As much as Time Stranger is interested in making the monster training stuff shine, it’s also interested in telling a story that’s as ambitious in narrative as it is in scale. One of the reasons Cyber Sleuth is on my RPG Mount Rushmore is its storytelling. It’s an eclectic mix of anime tropes, bizarre characters, and a chaotic energy you seldom see in its monster collecting peers. Time Stranger, with its story about conspiracies, ancient wars, and time travel, is once again punching far above Pokemon’s weight class. But this time around it’s more of a slow burn with a more grounded tone.

Character artist Suzuhito Yasuda and composer Masafumi Takada both return, but Takada approaches Time Stranger from a different angle. Takada gleefully channeled his Danganronpa work before, but that’s not the vibe this time. All the wonder and scale of this journey, which crosses back and forth between worlds and time periods, doesn’t have the weirdness and wildness to fall back on. The tropes stand out a little more early on as a result, and since the plot takes its time to get going it almost feels like Time Strange is sleepwalking for a while after its intriguing opening hours.

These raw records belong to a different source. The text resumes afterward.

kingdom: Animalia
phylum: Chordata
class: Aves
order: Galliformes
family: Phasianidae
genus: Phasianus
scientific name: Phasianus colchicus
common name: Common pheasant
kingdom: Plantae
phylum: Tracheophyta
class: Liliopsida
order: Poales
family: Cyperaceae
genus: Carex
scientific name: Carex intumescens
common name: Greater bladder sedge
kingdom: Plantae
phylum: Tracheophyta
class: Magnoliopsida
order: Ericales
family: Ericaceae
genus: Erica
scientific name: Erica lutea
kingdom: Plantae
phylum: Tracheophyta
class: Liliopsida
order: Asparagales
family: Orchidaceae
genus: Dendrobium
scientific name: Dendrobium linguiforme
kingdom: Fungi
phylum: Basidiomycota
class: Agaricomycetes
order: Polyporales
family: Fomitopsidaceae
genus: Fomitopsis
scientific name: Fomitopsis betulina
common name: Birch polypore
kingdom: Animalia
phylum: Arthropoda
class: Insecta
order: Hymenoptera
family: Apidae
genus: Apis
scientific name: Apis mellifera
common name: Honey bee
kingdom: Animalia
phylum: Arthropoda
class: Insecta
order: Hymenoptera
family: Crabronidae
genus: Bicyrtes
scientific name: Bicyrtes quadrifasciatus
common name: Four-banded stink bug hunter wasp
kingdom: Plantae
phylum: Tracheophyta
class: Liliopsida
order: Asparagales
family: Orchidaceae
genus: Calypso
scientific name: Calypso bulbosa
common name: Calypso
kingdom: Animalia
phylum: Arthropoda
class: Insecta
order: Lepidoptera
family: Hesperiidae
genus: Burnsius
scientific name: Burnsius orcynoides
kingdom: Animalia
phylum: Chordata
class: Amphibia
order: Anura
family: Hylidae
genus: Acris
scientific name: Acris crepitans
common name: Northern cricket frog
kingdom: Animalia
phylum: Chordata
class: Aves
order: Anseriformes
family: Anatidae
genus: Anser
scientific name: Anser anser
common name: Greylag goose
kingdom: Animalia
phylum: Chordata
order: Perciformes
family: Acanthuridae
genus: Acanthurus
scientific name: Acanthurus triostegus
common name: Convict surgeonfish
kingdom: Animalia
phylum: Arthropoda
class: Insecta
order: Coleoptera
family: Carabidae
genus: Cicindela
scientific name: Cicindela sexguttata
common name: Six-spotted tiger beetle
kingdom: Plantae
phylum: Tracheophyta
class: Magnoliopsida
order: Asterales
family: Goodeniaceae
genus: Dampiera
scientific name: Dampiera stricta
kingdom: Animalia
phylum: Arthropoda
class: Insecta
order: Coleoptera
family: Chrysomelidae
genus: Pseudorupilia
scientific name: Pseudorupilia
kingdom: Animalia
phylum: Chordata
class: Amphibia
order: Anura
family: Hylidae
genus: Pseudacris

But then it finds the gas pedal, and that thing goes places, folks. Places that even warrant a content warning, as Time Stranger doesn’t pull punches, even tackling issues like alcoholism and suicide as it explores a very topical theme of what people lose when they revel in conflict with each other. The way the story is told also undergoes multiple structural changes, which is an impressively crafted parallel to how the story itself unfolds.

I’m exhausted, and frankly, I want to keep playing more Digimon Story Time Stranger. And I’m in the middle of a Digimon Story Hacker’s Memory playthrough I’d like to get back to. And you know what? I finally want to get around to playing Digimon World Re:Digitize Decode, which is tangentially related to these games. I have a lot of Digimon to get to, and it’s thanks to the resurgence of Digimon Story that I’m ready and raring to get into it. I’ve been waiting for this for literally ten years, and the wait was worth it; we are so back, and it feels awesome to say the stupid meme thing because of how true it is.

Time Stranger doesn’t always hit the way I was hoping, because I foolishly expected More Cyber Sleuth. I had to get used to a slower, more somber kind of energy, and for all the systemic improvements I found parts I didn’t actually love to engage with. But Time Stranger impressed me with its own vision and ambition to be more than just a sequel to the cult classic a bunch of weirdos love. It’s about time such a long wait between games delivered so cleanly. I’d gladly wait another ten years for the next one if that’s what it takes.

Digimon Story Time Stranger is available on October 3, 2025 for the PlayStation 5, Xbox Series X|S, and PC. A PC code was provided by the publisher for this review.